### Study text
##########
- Born: 1872
- Died: 1923 (aged 50–51)
- Occupation: Chemist
- Known for: Boudouard reaction

= Octave Boudouard =

French chemist

Octave Leopold Boudouard (1872–1923) was a French chemist known for his 1905 discovery of the Boudouard reaction.

==Career==
Octave Leopold Boudouard became a professor at the Conservatoire National des Arts et Métiers in Paris. He worked in various fields of applied chemistry, such as the chemistry of fuels and clays. His most important work was his research into chemical equilibria when reducing iron oxides in a blast furnace. In 1901 he proposed the first theory of the hydrogenation of carbon monoxide, where he considered that metal oxide was reacting with carbon. In 1905 Boudouard identified the Boudouard reaction, where carbon and carbon dioxide combine to form carbon monoxide at high temperatures, while the reverse occurs at lower temperatures. In 1912 he published a paper on the odors of Paris, researching the chemicals polluting the air of that city.
##########
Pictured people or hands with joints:

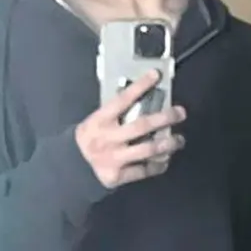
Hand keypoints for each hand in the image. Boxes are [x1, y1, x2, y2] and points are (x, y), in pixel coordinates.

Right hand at [75, 69, 186, 188]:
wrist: (70, 168)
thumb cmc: (89, 139)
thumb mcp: (95, 122)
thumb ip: (115, 114)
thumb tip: (144, 99)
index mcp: (100, 121)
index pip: (122, 100)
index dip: (140, 86)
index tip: (156, 75)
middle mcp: (107, 138)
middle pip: (141, 126)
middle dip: (164, 118)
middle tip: (181, 113)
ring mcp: (113, 158)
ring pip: (147, 150)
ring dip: (168, 144)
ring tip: (179, 140)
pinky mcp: (117, 176)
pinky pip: (144, 170)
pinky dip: (157, 165)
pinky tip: (165, 160)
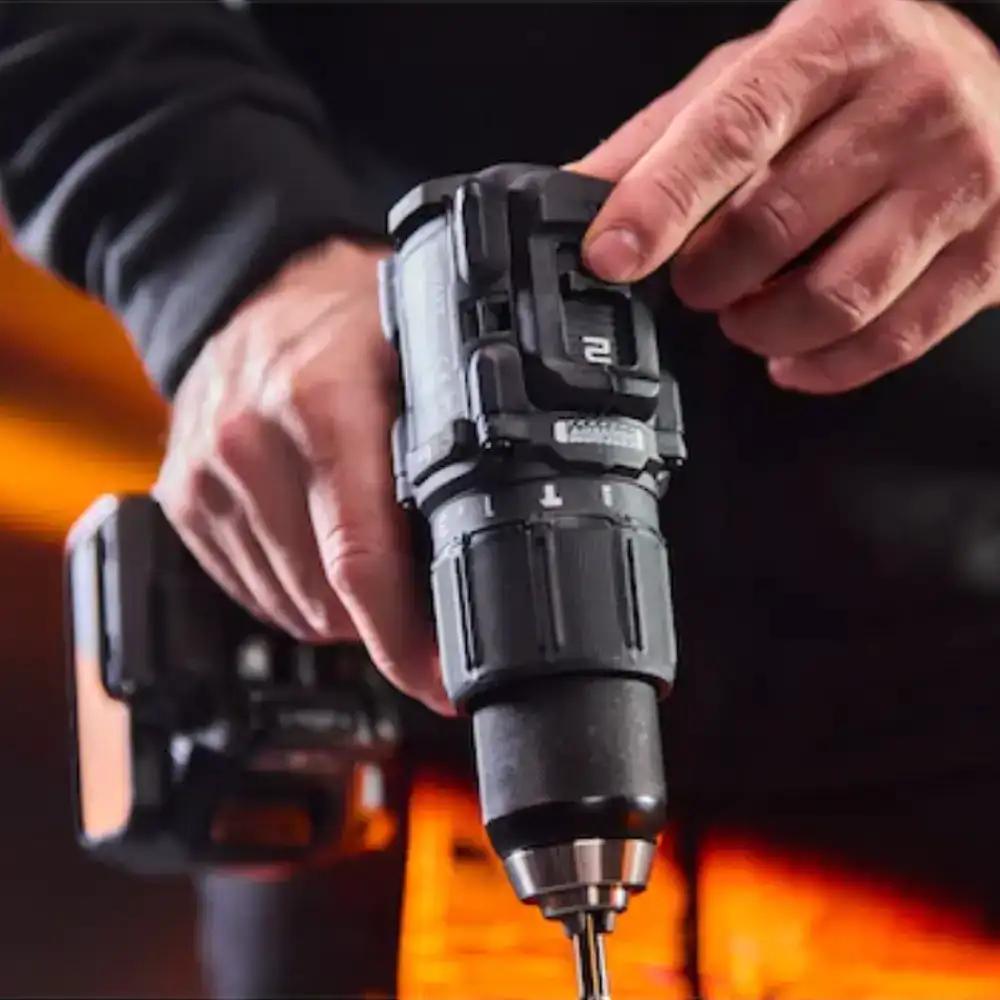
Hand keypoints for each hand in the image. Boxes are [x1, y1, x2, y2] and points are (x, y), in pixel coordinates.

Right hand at [155, 238, 451, 714]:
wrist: (256, 290)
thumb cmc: (348, 323)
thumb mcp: (423, 361)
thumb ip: (452, 448)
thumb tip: (490, 553)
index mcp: (320, 406)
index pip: (358, 560)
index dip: (405, 641)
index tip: (442, 682)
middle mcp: (250, 446)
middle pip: (326, 601)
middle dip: (385, 623)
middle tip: (426, 604)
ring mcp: (208, 478)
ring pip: (290, 608)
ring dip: (341, 610)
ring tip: (372, 561)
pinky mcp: (183, 502)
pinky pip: (251, 593)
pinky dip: (297, 593)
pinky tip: (322, 549)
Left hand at [574, 0, 999, 392]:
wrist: (998, 88)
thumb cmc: (860, 79)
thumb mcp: (755, 77)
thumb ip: (663, 138)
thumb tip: (576, 197)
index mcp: (833, 44)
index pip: (732, 132)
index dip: (660, 203)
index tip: (610, 255)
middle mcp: (908, 104)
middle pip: (774, 226)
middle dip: (707, 278)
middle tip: (695, 281)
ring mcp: (959, 181)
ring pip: (833, 299)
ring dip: (761, 329)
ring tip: (745, 314)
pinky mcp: (989, 255)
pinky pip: (889, 342)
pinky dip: (821, 367)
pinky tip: (794, 355)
##########
### Work instructions
Reproduce the Octave Boudouard biography in full, word for word.

### Exercise output
- Born: 1872
- Died: 1923 (aged 50–51)
- Occupation: Chemist
- Known for: Boudouard reaction

= Octave Boudouard =

French chemist

Octave Leopold Boudouard (1872–1923) was a French chemist known for his 1905 discovery of the Boudouard reaction.

==Career==
Octave Leopold Boudouard became a professor at the Conservatoire National des Arts et Métiers in Paris. He worked in various fields of applied chemistry, such as the chemistry of fuels and clays. His most important work was his research into chemical equilibria when reducing iron oxides in a blast furnace. In 1901 he proposed the first theory of the hydrogenation of carbon monoxide, where he considered that metal oxide was reacting with carbon. In 1905 Boudouard identified the Boudouard reaction, where carbon and carbon dioxide combine to form carbon monoxide at high temperatures, while the reverse occurs at lower temperatures. In 1912 he published a paper on the odors of Paris, researching the chemicals polluting the air of that city.